Manche versuchen es noch jede Nacht auf eigene Faust, andere erzählen von Terminen mit Schleppern, deren Preise mit zunehmender Abriegelung des Ärmelkanals in die Höhe schnellen. Aktuell kostet eine Überfahrt um die 2000 Euro. Faktisch ist es inzwischen nahezu unmöglich, ohne professionelle Fluchthilfe auf die Insel zu gelangen. Die Geschichten der Wenigen, die es schaffen, geben Anderen Kraft, es weiterhin zu probieren. Manche jedoch haben den Versuch aufgegeben, sei es aus Geldmangel oder, wie der Bibliothekar Sharif* aus eigener Erfahrung erzählt, aufgrund traumatischer Unfälle während der Flucht. Nun warten sie, ob sich vielleicht doch irgendwann die Grenzen öffnen. Ob das jemals geschieht, und wie lange es dauert, kann ihnen niemand sagen, denn dies ist auch eine Frage der politischen Kräfteverhältnisse. Was daraus folgt ist die Einrichtung im Elend.

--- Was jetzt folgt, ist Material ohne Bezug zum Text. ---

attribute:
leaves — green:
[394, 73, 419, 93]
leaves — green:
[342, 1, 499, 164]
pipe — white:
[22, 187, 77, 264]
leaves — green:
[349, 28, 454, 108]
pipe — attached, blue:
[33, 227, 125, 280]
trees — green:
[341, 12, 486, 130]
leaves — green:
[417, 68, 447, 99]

Wenn wir also über den Jungle von Calais als Flüchtlingscamp sprechen ist das eigentlich nur halb richtig - der Begriff des Slums scheint angebrachter: Auf der ‹Hauptstraße› drängen sich Restaurants und Kioske in Bretterbuden dicht aneinander, während auf den matschigen Wegen dichtes Gedränge herrscht, durch das sich immer wieder Transporter der HelferInnen quetschen. In den Gräben sammeln sich Müll und undefinierbare Flüssigkeiten, deren Geruch sich mit dem von verbranntem Kunststoff vermengt und das ganze Gebiet einhüllt. »Niemand ist gerne im jungle« sagen die Bewohner*innen nicht nur, aber auch auf jungala radio.